At Ella's last doctors appointment, which was her four month check up, Ella weighed in at 17 pounds and was 26 inches long. She landed at the 95 percentile for both her height and her weight on the charts, and was off the charts for her head size. She is now in 9 month clothing (mostly because of her length) and keeps on growing like a weed! As happy as I am to find out she is growing and healthy, I've run in to some issues with her size.
Never have I seen my mother bear protective instincts come out like they have since I've been hearing all the time, "Wow, she's a big girl," or, "She's huge!" and my favorite, "How old is she's about 8 or 9 months?" I've been hearing it so much lately Im starting to get a little mad when I hear people mention her size. And last night, when someone told me my daughter was "huge" I felt like laying the smack down!
I wish I had the same attitude as my husband did, that is..."Who cares what people think?" but I don't, I care quite a lot about what people think, and now I'm worried that Ella will grow up being teased for her size. I wish I could just put Ella in this protective bubble where nothing could ever hurt her, and no one could ever say anything to her to hurt her feelings, but I can't do that, and she will never learn how to go through hard things.
So how does an over-protective, sensitive, cares what everybody thinks mom supposed to do?

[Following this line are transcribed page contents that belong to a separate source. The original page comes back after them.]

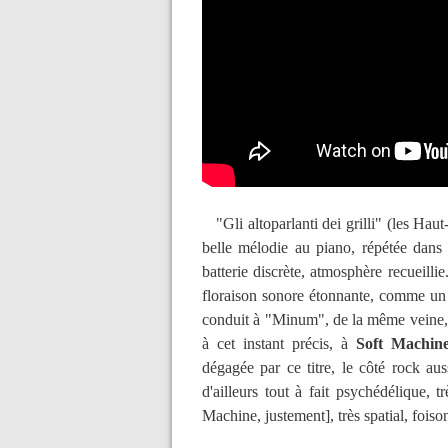
"Gli altoparlanti dei grilli" (les Haut
belle mélodie au piano, répétée dans
batterie discrète, atmosphère recueillie
floraison sonore étonnante, comme un 
conduit à "Minum", de la même veine, c
à cet instant précis, à
Soft Machin
dégagée par ce titre, le côté rock aussi
d'ailleurs tout à fait psychédélique, 
Machine, justement], très spatial, foiso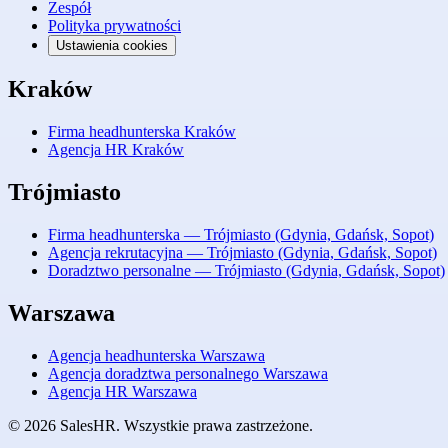
Zespół
Polityka prywatności
Ustawienia cookies
Kraków
Firma headhunterska Kraków
Agencja HR Kraków
Trójmiasto
Firma headhunterska — Trójmiasto (Gdynia, Gdańsk, Sopot)
Agencja rekrutacyjna — Trójmiasto (Gdynia, Gdańsk, Sopot)
Doradztwo personalne — Trójmiasto (Gdynia, Gdańsk, Sopot)
Warszawa
Agencja headhunterska Warszawa
Agencja doradztwa personalnego Warszawa
Agencja HR Warszawa
© 2026 SalesHR. Wszystkie prawa zastrzeżone.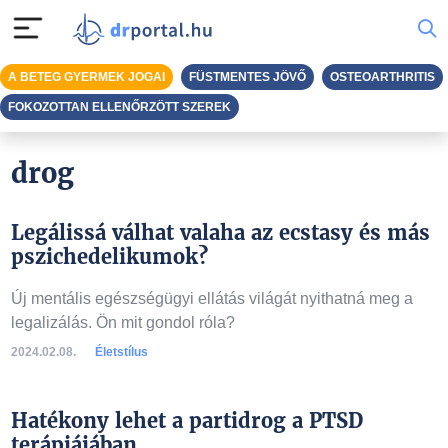
A BETEG GYERMEK JOGAI
FÜSTMENTES JÖVŐ
OSTEOARTHRITIS
FOKOZOTTAN ELLENŐRZÖTT SZEREK
drog
Legálissá válhat valaha az ecstasy és más
pszichedelikumok?
Új mentális egészségügyi ellátás világát nyithatná meg a
legalizálás. Ön mit gondol róla?
2024.02.08.
Életstílus
Hatékony lehet a partidrog a PTSD
terápiájában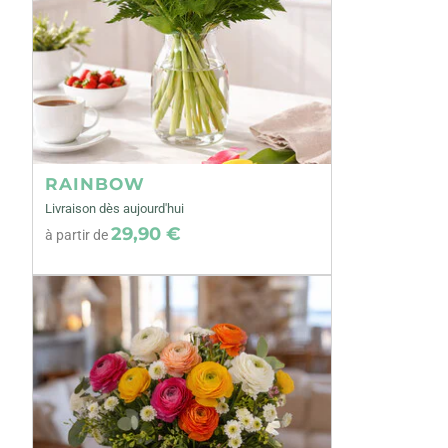
RAINBOW
Livraison dès aujourd'hui
29,90 €
à partir de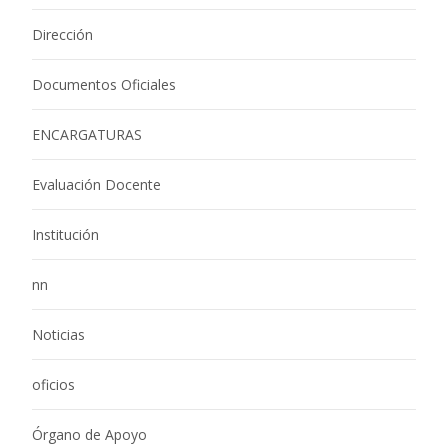
Dirección
Documentos Oficiales
ENCARGATURAS
Evaluación Docente
Institución
nn
Noticias
oficios
Órgano de Apoyo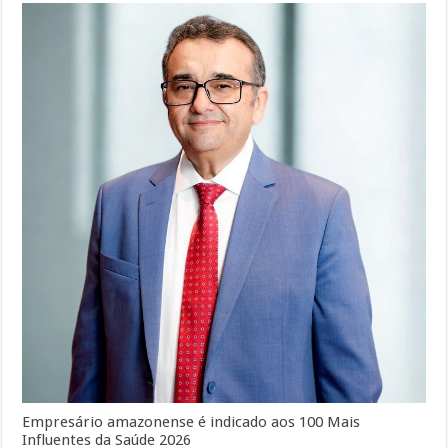
Empresário amazonense é indicado aos 100 Mais
Influentes da Saúde 2026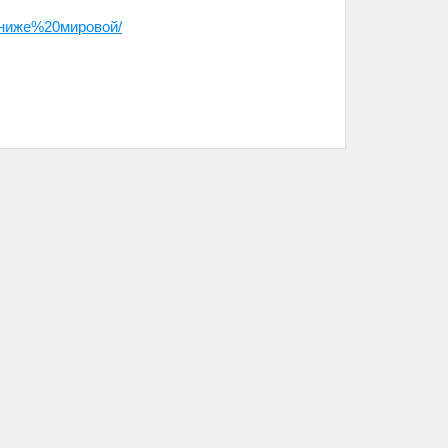
ниже%20мировой/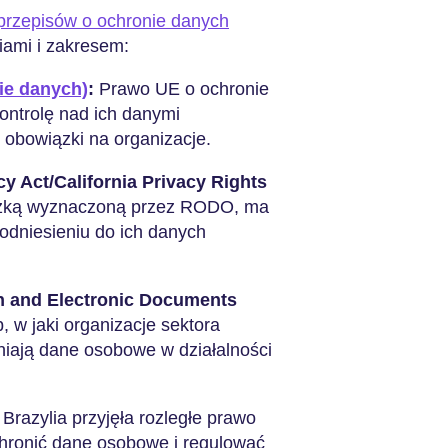
rzepisów o ochronie danych
iami i zakresem:
ie danych)
:
Prawo UE o ochronie
ntrolę nad ich danymi
e obowiązki na organizacje.
y Act/California Privacy Rights
ieżką wyznaczoną przez RODO, ma
odniesieniu do ich danych
on and Electronic Documents
 w jaki organizacje sektora
niają dane osobowe w działalności
Brazylia przyjęła rozległe prawo
ronić dane osobowe i regulować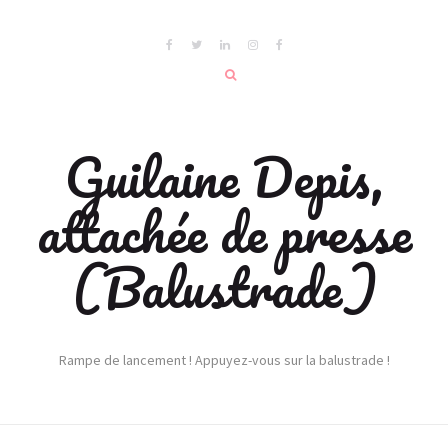
Guilaine Depis,
attachée de presse
(Balustrade)
Rampe de lancement ! Appuyez-vous sur la balustrade !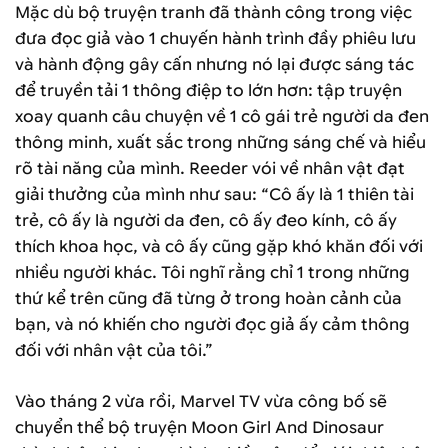
Mặc dù bộ truyện tranh đã thành công trong việc
đưa đọc giả vào 1 chuyến hành trình đầy phiêu lưu
và hành động gây cấn nhưng nó lại được sáng tác
để truyền tải 1 thông điệp to lớn hơn: tập truyện
xoay quanh câu chuyện về 1 cô gái trẻ người da đen
thông minh, xuất sắc trong những sáng chế và hiểu
rõ tài năng của mình. Reeder vói về nhân vật đạt
giải thưởng của mình như sau: “Cô ấy là 1 thiên tài
trẻ, cô ấy là người da đen, cô ấy đeo kính, cô ấy
thích khoa học, và cô ấy cũng gặp khó khăn đối với
nhiều người khác. Tôi nghĩ rằng chỉ 1 trong những
thứ kể trên cũng đã từng ở trong hoàn cảnh của
bạn, và nó khiến cho người đọc giả ấy cảm thông
đối với nhân vật của tôi.”
Vào tháng 2 vừa rồi, Marvel TV vừa công bố sẽ
chuyển thể bộ truyện Moon Girl And Dinosaur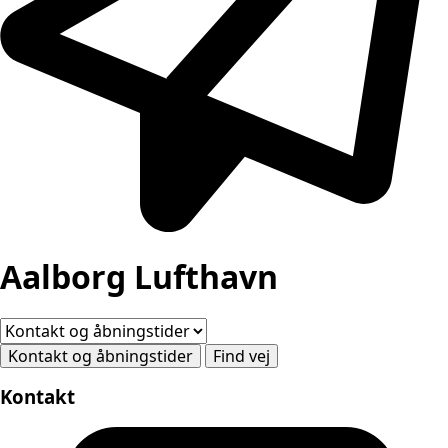
Aalborg Lufthavn
Kontakt og åbningstider
Find vej
Kontakt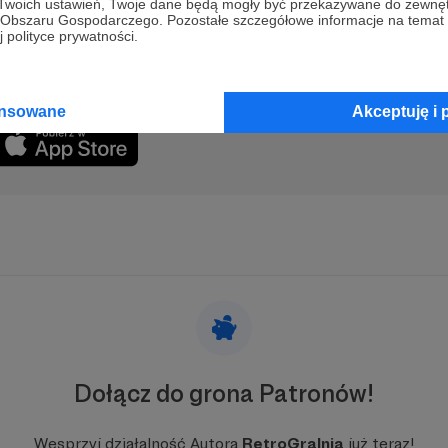
 Twoich ustawień, Twoje dane będą mogły być przekazywane do zewnę
te Audio!
polityki prywatności
go Obszaru Gospodarczego. Pozostałe szczegółowe informacje na temat
 polityce prywatności.
likacji Patronite Audio.
telefon lub słuchaj w przeglądarce.
ansowane
Akceptuję i 
Dołącz do grona Patronów!
Wesprzyj działalność Autora
RetroGralnia
już teraz!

First of all, probably get over some of my own issues, but second of all, always make sure that Ella knows God made her special, and that she was fearfully and wonderfully made, no matter what people tell her, she's beautiful and just the way she should be. Now I want to cry just thinking about the future hurts my daughter will go through, not just with her own body image, but with life in general.
I guess that's why God's in the picture...how do people attempt to try and be a parent without the wisdom and strength and grace of our God? Its boggles me. One thing I do know, God has such an amazing plan for Ella's life, and he made her for a purpose. I need to trust that God will help me raise her in a way to help her discover that purpose, and to be confident in who she is in Christ.